È una ricorrenza nuova, stabilita dall’Assemblea Generale delle Nazioni Unite solo l’anno scorso (https://undocs.org/en/A/RES/73/296) per via del continuo aumento del numero e della gravità di atti d’intolleranza e di violenza contro persone appartenenti a minoranze religiose in tutto il mondo.
L’intento è di ricordare che gli Stati hanno la responsabilità primaria di promuovere e proteggere i diritti umani, compresi quelli delle persone appartenenti a minoranze religiose, e che la libertà di religione o di credo, la libertà di opinione e di espressione, il diritto di riunione pacifica e il diritto di associazione sono interdipendenti, interconnessi e si rafforzano a vicenda.
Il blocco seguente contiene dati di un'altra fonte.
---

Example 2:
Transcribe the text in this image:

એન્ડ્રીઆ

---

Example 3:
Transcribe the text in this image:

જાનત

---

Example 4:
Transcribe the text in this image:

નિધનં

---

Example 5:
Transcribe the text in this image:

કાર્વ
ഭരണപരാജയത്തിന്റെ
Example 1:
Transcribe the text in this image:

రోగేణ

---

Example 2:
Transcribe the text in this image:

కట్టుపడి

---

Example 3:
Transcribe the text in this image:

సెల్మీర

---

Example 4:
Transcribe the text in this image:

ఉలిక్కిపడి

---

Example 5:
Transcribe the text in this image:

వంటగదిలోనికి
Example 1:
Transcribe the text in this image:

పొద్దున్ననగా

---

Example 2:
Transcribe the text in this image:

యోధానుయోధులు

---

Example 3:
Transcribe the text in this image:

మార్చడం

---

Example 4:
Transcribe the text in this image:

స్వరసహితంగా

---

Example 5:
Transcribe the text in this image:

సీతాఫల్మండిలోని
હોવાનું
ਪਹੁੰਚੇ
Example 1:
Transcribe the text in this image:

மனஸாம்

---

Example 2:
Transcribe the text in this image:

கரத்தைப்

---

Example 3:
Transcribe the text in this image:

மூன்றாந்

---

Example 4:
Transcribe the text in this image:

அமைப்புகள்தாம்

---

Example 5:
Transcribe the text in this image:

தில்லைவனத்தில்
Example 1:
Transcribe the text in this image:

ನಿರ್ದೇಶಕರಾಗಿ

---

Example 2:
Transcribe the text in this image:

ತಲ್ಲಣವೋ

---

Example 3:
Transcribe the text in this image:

Per l’occasione, il Consiglio europeo ha affermato che “In tutto il mondo, troppe persone subiscono discriminazioni a causa della loro stessa identità, oppure di ciò in cui credono o in cui non credono. La persecuzione è diretta contro coloro che manifestano la propria religione o il proprio credo mediante il culto e l'istruzione, o che cambiano o abbandonano la propria religione o il proprio credo.” (https://www.consilium.europa.eu/it/press/press-releases/2020/08/21/international-day-commemorating-the-victims-of-acts-of-violence-based-on-religion-or-belief-declaration-by-the-high-representative-on-behalf-of-the-european-union/)
Si tratta di un passaggio importante poiché, a differenza delle Nazioni Unite, include giustamente tra le vittime di atti di violenza basati sulla religione o sul credo anche i non credenti e chi abbandona la propria religione.
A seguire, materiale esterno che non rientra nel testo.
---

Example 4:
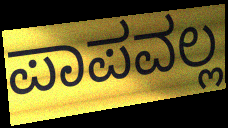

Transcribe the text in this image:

ಪಾಪವಲ್ಲ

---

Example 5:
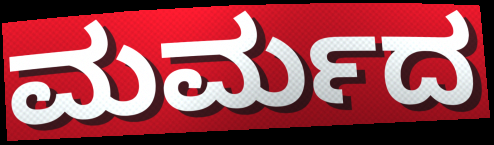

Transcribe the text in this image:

ಮರ್ಮದ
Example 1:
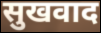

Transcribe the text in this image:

सुखवाद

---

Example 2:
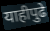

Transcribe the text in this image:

याहीपुढे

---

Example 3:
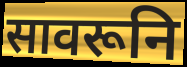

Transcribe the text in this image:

सावरूनि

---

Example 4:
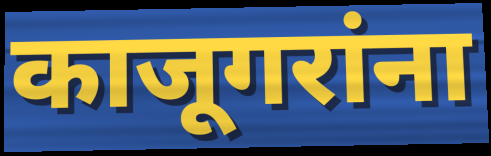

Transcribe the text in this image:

काजूगरांना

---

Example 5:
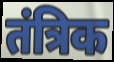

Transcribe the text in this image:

तंत्रिक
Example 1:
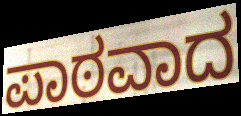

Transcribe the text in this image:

ಪಾಠವಾದ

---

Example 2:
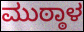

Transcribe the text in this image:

ಮುಠ್ಠಾಳ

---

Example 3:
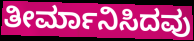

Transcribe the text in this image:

ತೀರ್ಮಾನಿಸಿದವು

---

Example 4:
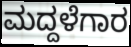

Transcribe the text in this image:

ಮದ್ದಳೆಗಾರ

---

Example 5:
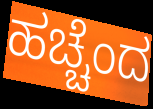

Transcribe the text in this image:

ಹಚ್ಚೆಂದ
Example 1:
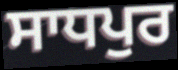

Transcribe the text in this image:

ਸਾਧਪੁਰ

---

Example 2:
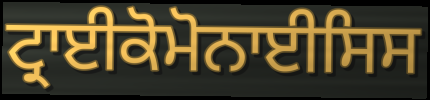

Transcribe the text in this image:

ਟ੍ਰਾਈਕੋਮੋਨਾਈਸਿਸ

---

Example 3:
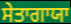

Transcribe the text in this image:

ਸੇਤਾਗਾਯਾ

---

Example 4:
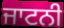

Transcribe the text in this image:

ਜਾਟਨੀ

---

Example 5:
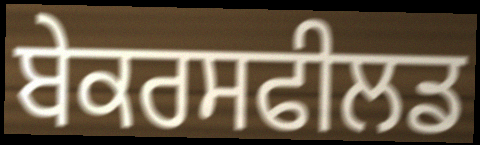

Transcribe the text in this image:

ਬੇਕਰਸਫੀਲਡ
In questa direzione va anche l’iniziativa di una coalizione internazionale di organizzazioni laiche e umaniste che hanno, per la prima volta, dedicato questa giornata anche all’apostasia, lanciando l'Apostasy Day. (https://www.ex-muslim.org.uk/2020/08/22-august-2020-first-international-apostasy-day/)
Un’iniziativa giustificata anche storicamente dal fatto che la fine di agosto del 1988 segnò l'inizio di una seconda ondata di esecuzioni di massa di apostati in Iran, dopo brevi processisommari.
In Pakistan, non credere in Dio è punibile con la pena di morte secondo una la locale legge sulla blasfemia, mentre in Arabia Saudita, l'ateismo è equiparato al terrorismo.
Il problema riguarda anche noi in Italia, dove, in alcuni contesti, gli apostati rischiano minacce e violenze da parte delle proprie comunità e, a volte, anche delle proprie famiglie e dove la blasfemia rimane un illecito amministrativo.
Come ricorda il Consiglio europeo: “Negli ultimi dieci anni, mediante lo strumento europeo per la democrazia e i diritti umani (EIDHR), l'UE ha finanziato progetti volti a promuovere la libertà di religione o di credo per un valore di oltre 22 milioni di EUR in tutte le regioni del mondo”. (https://www.consilium.europa.eu/it/press/press-releases/2020/08/21/international-day-commemorating-the-victims-of-acts-of-violence-based-on-religion-or-belief-declaration-by-the-high-representative-on-behalf-of-the-european-union/)
Occorre continuare a investire su questo, ma occorre anche abolire le leggi contro la blasfemia, anche in Italia e in Europa, decriminalizzare l’apostasia e lottare contro l’impunità di chi commette violenze e discriminazioni ai danni delle minoranze religiose e di chi cambia o abbandona la propria religione.